Business disputes are almost never good for business, particularly if they end up going to court. Litigation is time-consuming and expensive. Even worse, if the litigation process turns hostile, it can ruin valuable relationships with other entities.
This is why it is advisable to explore alternative dispute resolution before taking a dispute to litigation. Two popular routes of alternative dispute resolution are arbitration and litigation. According to FindLaw, mediation is usually a non-binding process, while arbitration is binding.
The facts on mediation
Mediation is more similar to counseling as compared to litigation. With mediation, a chosen mediator helps to guide the conversation between the feuding entities. Mediation attempts to have both parties come to a consensus regarding the dispute.

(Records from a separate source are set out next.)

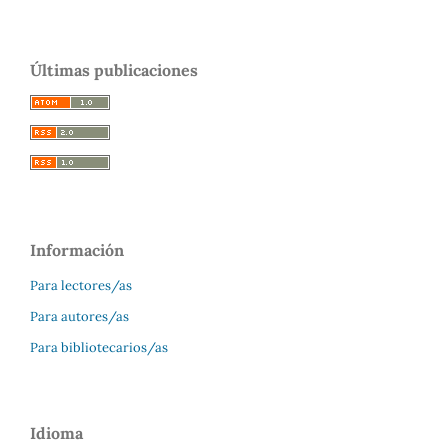
Últimas publicaciones
Información
Para lectores/as
Para autores/as
Para bibliotecarios/as
Idioma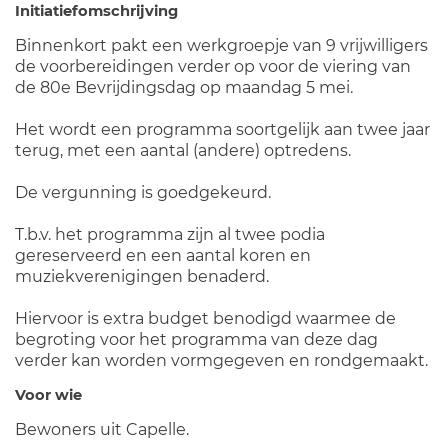
Initiatiefomschrijving
Binnenkort pakt een werkgroepje van 9 vrijwilligers
de voorbereidingen verder op voor de viering van
de 80e Bevrijdingsdag op maandag 5 mei.
Het wordt een programma soortgelijk aan twee jaar
terug, met een aantal (andere) optredens.
De vergunning is goedgekeurd.
T.b.v. het programma zijn al twee podia
gereserveerd en een aantal koren en
muziekverenigingen benaderd.
Hiervoor is extra budget benodigd waarmee de
begroting voor het programma van deze dag
verder kan worden vormgegeven en rondgemaakt.
Voor wie
Bewoners uit Capelle.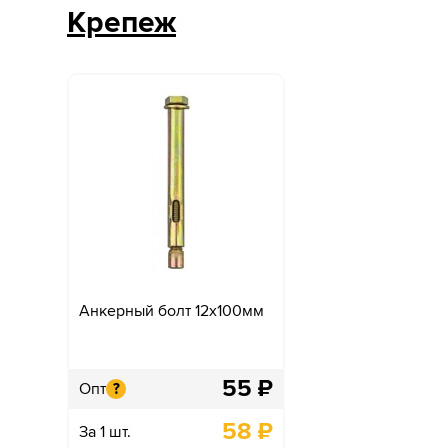
Крепеж
Анкерный болт 12х100мм
55
₽
Опт
?
58
₽
За 1 шт.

Mediation is usually “non-binding.” This means that if one party is unhappy with the results of mediation, the dispute may still end up in court.
The facts on arbitration
Arbitration is more similar to litigation in its look and process. Instead of a “judge,” arbitration usually involves a “panel” of arbitrators. Typically, one party will select one arbitrator, the other will select the other, and then both parties will compromise on the third. However, it is also possible for both parties to agree on a single arbitrator, if desired.
Once the parties select the arbitration panel, both sides present their “case.” Then, like litigation, the panel will discuss the dispute and issue a “ruling.” Arbitration is typically binding, which means that neither party can take the case to litigation after an arbitration ruling.
Depending on the scope and nature of your dispute, it is possible that arbitration or mediation is an option. Alternative dispute resolution methods can save your precious time and money.